Copy the listing below line for line, starting at the line that contains "Educate Your Tastebuds" and running through its final line, with both ends included. Omit the pictures.

EXCERPTED DATA:
::::::

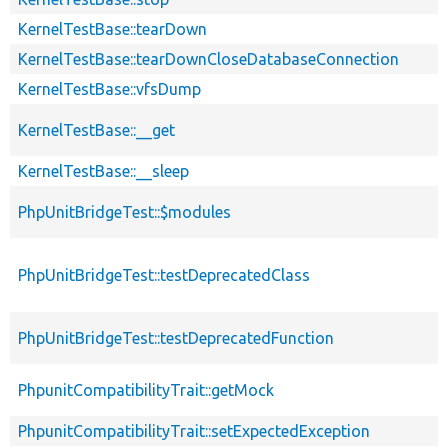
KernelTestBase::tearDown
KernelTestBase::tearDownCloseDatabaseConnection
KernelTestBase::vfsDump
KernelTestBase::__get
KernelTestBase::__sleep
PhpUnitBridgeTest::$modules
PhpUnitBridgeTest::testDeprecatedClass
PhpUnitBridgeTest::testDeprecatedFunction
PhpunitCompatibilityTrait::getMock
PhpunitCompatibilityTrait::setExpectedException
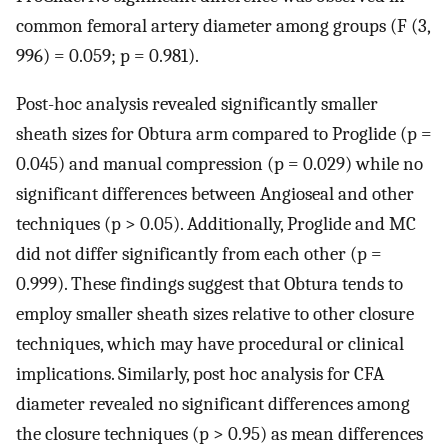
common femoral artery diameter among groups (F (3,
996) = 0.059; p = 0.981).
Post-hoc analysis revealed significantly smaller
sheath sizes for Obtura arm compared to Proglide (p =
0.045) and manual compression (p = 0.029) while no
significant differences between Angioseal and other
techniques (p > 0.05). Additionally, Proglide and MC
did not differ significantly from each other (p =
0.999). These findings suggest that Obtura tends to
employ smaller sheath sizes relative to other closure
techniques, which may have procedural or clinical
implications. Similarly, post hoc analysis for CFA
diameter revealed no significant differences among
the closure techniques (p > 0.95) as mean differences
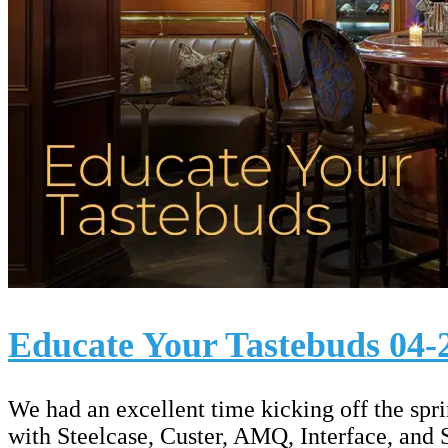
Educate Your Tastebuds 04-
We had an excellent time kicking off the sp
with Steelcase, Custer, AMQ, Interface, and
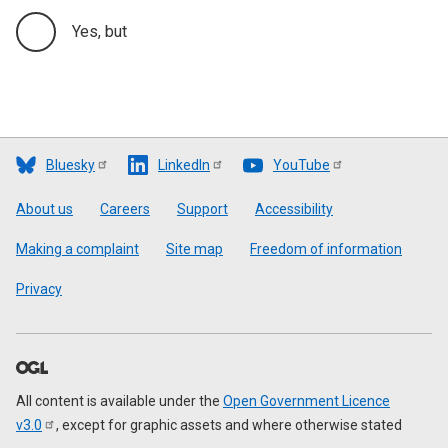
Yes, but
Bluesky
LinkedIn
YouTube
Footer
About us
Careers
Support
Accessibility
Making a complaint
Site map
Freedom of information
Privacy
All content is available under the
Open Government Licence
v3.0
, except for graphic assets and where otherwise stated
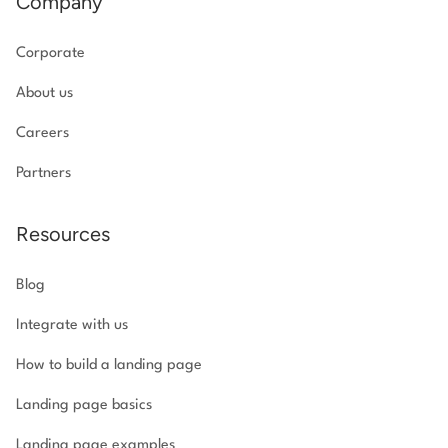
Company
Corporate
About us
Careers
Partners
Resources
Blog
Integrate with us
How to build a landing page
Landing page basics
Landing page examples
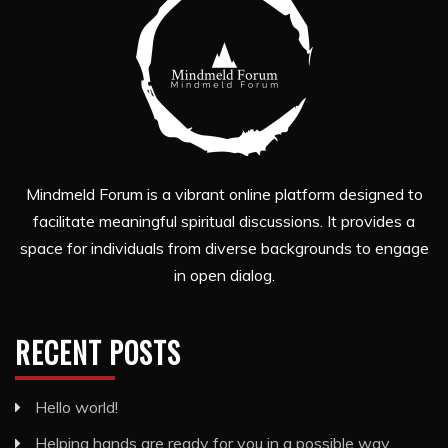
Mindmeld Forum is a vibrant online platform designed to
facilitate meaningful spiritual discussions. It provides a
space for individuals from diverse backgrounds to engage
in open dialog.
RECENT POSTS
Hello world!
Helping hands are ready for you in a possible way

::::::

ANSWER BOX:
Educate Your Tastebuds 04-
We had an excellent time kicking off the sp
with Steelcase, Custer, AMQ, Interface, and
Yes, but
Bluesky
LinkedIn
YouTube
Footer
About us
Careers
Support
Accessibility
Making a complaint
Site map
Freedom of information
Privacy
All content is available under the
Open Government Licence
v3.0
, except for graphic assets and where otherwise stated
Company
Corporate
About us
Careers
Partners
Resources
Blog
Integrate with us
How to build a landing page
Landing page basics
Landing page examples
Mindmeld Forum is a vibrant online platform designed to
facilitate meaningful spiritual discussions. It provides a
space for individuals from diverse backgrounds to engage
in open dialog.
RECENT POSTS
Hello world!
Helping hands are ready for you in a possible way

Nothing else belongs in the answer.